“Google uses information to improve our services and to develop new products, features and technologies that benefit our users and the public,” the new Google policy says. “For example, we use publicly available information to help train Google’s AI models and build products and features like Google Translate, Bard, and Cloud AI capabilities.”
Fortunately for history fans, Google maintains a history of changes to its terms of service. The new language amends an existing policy, spelling out new ways your online musings might be used for the tech giant’s AI tools work.
Previously, Google said the data would be used “for language models,” rather than “AI models,” and where the older policy just mentioned Google Translate, Bard and Cloud AI now make an appearance.
The practice raises new and interesting privacy questions. People generally understand that public posts are public. But today, you need a new mental model of what it means to write something online. It’s no longer a question of who can see the information, but how it could be used. There’s a good chance that Bard and ChatGPT ingested your long forgotten blog posts or 15-year-old restaurant reviews. As you read this, the chatbots could be regurgitating some humonculoid version of your words in ways that are impossible to predict and difficult to understand.
One of the less obvious complications of the post ChatGPT world is the question of where data-hungry chatbots sourced their information. Companies including Google and OpenAI scraped vast portions of the internet to fuel their robot habits. It’s not at all clear that this is legal, and the next few years will see the courts wrestle with copyright questions that would have seemed like science fiction a few years ago. In the meantime, the phenomenon already affects consumers in some unexpected ways.
The overlords at Twitter and Reddit feel particularly aggrieved about the AI issue, and made controversial changes to lockdown their platforms. Both companies turned off free access to their API’s which allowed anyone who pleased to download large quantities of posts. Ostensibly, that’s meant to protect the social media sites from other companies harvesting their intellectual property, but it’s had other consequences.
Twitter and Reddit’s API changes broke third-party tools that many people used to access those sites. For a minute, it even seemed Twitter was going to force public entities such as weather, transit, and emergency services to pay if they wanted to Tweet, a move that the company walked back after a hailstorm of criticism.
Lately, web scraping is Elon Musk’s favorite boogieman. Musk blamed a number of recent Twitter disasters on the company’s need to stop others from pulling data off his site, even when the issues seem unrelated. Over the weekend, Twitter limited the number of tweets users were allowed to look at per day, rendering the service almost unusable. Musk said it was a necessary response to “data scraping” and “system manipulation.” However, most IT experts agreed the rate limiting was more likely a crisis response to technical problems born of mismanagement, incompetence, or both. Twitter did not answer Gizmodo’s questions on the subject.
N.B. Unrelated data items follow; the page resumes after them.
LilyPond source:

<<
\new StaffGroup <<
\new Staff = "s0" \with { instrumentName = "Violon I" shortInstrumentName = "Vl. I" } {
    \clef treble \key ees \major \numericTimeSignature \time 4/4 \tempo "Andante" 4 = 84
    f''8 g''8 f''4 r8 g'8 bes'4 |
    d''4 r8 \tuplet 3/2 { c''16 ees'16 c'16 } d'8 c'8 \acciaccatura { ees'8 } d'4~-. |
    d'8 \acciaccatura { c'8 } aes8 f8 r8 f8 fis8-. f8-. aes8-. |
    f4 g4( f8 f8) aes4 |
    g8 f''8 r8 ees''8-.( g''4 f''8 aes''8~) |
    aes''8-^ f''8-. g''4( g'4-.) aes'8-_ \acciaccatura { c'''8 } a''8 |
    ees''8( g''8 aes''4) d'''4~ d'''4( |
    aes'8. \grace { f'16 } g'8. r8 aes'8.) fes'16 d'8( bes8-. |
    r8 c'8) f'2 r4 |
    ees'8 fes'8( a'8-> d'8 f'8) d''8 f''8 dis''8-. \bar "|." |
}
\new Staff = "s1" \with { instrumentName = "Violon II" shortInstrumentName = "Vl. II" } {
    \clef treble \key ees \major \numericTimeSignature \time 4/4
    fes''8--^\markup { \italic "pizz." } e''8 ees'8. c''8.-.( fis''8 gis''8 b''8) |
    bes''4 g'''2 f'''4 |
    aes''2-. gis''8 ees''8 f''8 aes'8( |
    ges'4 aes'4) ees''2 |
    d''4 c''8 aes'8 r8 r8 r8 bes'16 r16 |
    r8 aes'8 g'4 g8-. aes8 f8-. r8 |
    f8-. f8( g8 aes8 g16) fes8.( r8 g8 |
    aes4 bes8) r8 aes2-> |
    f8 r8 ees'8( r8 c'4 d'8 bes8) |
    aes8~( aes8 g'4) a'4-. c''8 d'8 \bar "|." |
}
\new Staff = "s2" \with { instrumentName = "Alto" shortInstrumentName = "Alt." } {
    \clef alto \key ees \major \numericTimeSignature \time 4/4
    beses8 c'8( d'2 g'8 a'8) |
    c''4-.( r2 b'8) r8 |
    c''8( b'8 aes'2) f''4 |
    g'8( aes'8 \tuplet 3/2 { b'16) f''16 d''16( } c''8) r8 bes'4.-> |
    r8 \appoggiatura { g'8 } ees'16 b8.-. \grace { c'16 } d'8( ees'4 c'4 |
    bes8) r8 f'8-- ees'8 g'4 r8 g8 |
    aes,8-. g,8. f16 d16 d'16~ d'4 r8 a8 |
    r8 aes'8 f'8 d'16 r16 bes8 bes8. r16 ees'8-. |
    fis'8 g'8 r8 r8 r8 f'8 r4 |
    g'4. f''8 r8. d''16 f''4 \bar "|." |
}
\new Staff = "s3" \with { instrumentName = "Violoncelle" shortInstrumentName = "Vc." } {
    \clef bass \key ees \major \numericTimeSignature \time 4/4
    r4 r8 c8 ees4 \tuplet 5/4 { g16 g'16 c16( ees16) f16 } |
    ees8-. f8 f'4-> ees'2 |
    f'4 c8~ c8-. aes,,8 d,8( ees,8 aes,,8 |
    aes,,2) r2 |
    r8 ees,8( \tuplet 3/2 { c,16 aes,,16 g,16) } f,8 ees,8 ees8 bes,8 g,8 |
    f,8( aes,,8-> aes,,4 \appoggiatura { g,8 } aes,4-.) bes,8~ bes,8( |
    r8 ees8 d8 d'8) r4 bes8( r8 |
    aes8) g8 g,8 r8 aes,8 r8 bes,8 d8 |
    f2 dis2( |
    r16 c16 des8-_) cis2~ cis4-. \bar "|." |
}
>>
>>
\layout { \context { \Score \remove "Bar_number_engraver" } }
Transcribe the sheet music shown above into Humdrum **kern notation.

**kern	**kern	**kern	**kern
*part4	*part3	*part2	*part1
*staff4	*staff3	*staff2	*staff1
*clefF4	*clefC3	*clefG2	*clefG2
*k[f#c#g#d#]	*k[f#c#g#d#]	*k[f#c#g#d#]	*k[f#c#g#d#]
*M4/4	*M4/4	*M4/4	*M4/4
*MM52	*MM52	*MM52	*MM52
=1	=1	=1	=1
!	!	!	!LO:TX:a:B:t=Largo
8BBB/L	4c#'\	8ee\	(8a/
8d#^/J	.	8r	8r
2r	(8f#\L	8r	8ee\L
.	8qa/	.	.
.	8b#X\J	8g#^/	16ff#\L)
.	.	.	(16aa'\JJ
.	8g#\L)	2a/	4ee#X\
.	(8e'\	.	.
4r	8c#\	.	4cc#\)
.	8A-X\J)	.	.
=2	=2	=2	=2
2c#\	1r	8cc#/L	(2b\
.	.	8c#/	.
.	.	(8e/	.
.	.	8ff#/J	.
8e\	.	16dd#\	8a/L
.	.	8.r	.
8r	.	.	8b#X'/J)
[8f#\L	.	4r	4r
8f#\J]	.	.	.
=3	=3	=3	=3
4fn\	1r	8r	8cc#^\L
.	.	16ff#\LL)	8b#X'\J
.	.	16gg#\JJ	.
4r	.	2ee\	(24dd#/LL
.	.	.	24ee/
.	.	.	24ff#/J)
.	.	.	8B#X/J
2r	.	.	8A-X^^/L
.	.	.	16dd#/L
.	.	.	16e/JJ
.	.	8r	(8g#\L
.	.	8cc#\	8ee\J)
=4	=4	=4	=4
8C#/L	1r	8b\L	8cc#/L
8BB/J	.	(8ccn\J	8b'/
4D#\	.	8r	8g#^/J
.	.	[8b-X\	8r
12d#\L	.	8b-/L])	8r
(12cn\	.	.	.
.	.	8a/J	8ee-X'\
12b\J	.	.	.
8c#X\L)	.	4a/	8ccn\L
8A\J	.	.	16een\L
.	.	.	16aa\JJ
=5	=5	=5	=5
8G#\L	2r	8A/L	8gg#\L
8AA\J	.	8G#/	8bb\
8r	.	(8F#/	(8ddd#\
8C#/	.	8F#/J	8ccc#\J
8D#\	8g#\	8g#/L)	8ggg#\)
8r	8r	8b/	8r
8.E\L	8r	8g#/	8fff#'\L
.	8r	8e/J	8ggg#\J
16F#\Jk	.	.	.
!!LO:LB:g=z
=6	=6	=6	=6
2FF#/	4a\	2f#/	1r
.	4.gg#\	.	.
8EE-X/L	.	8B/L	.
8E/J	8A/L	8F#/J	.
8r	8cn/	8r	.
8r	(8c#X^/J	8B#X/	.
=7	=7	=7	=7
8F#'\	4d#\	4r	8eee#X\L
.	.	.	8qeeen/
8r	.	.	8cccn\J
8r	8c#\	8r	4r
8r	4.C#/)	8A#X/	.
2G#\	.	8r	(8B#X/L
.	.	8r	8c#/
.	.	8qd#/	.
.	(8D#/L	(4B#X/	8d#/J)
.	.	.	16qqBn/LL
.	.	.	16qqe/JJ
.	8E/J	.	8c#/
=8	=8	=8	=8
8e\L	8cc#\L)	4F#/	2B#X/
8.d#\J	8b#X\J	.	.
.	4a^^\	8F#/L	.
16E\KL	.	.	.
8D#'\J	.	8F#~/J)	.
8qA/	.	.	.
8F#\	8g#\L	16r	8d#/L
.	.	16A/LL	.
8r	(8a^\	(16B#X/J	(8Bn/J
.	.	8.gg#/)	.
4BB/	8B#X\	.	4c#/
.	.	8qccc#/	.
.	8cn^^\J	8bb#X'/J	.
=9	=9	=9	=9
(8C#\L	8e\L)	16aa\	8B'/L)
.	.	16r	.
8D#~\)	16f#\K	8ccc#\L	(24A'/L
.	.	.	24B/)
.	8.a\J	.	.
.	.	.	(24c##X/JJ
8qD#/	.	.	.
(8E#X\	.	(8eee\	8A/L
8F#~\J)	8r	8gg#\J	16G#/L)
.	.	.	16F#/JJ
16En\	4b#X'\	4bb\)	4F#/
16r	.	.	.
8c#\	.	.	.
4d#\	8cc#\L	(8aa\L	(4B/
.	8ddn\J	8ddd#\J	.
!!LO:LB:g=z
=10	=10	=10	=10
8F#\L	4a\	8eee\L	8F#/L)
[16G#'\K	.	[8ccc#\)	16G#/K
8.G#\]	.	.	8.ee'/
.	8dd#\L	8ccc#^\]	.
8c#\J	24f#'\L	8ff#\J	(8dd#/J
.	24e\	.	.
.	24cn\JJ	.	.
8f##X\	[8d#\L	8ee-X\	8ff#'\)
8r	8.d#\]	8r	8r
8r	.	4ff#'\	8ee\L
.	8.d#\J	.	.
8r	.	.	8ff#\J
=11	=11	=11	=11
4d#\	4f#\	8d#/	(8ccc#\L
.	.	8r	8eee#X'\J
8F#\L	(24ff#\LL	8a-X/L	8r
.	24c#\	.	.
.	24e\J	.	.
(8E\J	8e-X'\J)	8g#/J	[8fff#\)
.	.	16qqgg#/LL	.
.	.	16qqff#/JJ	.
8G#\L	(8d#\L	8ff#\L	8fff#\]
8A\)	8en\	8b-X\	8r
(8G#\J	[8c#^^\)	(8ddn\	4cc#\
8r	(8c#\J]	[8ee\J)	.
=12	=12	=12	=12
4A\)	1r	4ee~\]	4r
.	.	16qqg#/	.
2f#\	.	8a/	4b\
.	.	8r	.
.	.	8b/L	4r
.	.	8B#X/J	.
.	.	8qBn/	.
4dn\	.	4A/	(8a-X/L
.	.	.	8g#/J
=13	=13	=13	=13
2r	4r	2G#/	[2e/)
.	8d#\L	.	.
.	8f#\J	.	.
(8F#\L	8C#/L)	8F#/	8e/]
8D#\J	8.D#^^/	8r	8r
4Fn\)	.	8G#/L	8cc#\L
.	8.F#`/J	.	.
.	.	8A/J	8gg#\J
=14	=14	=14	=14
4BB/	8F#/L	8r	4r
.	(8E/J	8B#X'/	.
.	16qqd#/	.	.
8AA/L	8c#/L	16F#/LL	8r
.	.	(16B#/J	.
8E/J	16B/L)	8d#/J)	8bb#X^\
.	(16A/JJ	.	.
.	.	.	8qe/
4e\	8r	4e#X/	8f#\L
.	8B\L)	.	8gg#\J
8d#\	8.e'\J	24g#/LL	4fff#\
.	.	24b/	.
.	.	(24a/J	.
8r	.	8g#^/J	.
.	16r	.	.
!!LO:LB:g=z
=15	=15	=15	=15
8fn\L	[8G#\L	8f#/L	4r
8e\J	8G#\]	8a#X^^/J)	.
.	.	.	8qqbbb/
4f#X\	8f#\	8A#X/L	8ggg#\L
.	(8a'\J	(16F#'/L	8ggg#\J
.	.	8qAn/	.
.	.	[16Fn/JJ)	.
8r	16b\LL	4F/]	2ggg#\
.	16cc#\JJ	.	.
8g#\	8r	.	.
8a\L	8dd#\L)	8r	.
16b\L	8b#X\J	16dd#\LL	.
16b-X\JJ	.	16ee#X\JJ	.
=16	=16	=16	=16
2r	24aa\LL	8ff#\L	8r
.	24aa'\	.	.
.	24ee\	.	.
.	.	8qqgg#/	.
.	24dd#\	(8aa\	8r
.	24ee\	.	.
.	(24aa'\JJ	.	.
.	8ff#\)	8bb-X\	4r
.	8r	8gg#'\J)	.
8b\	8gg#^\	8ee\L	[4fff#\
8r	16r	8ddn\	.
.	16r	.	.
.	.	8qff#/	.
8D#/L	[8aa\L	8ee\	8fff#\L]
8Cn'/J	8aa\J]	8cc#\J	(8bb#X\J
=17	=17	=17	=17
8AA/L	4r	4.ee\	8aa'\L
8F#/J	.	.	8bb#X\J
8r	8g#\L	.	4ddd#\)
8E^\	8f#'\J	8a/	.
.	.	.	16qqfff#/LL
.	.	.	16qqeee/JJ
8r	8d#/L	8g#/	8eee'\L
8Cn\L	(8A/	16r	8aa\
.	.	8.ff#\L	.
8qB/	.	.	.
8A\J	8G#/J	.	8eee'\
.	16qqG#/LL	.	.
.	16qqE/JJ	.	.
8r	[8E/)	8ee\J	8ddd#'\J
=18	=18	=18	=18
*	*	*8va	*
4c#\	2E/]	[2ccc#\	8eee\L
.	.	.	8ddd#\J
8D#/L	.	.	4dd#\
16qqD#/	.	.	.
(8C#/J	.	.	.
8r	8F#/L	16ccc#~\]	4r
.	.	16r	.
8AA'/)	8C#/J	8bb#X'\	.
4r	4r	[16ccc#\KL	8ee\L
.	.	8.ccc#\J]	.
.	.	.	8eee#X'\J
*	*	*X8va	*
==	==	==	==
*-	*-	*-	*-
On Reddit, the effect of API changes was particularly noisy. Reddit is essentially run by unpaid moderators who keep the forums healthy. Mods of large subreddits tend to rely on third-party tools for their work, tools that are built on now inaccessible APIs. That sparked a mass protest, where moderators essentially shut Reddit down. Though the controversy is still playing out, it’s likely to have permanent consequences as spurned moderators hang up their hats.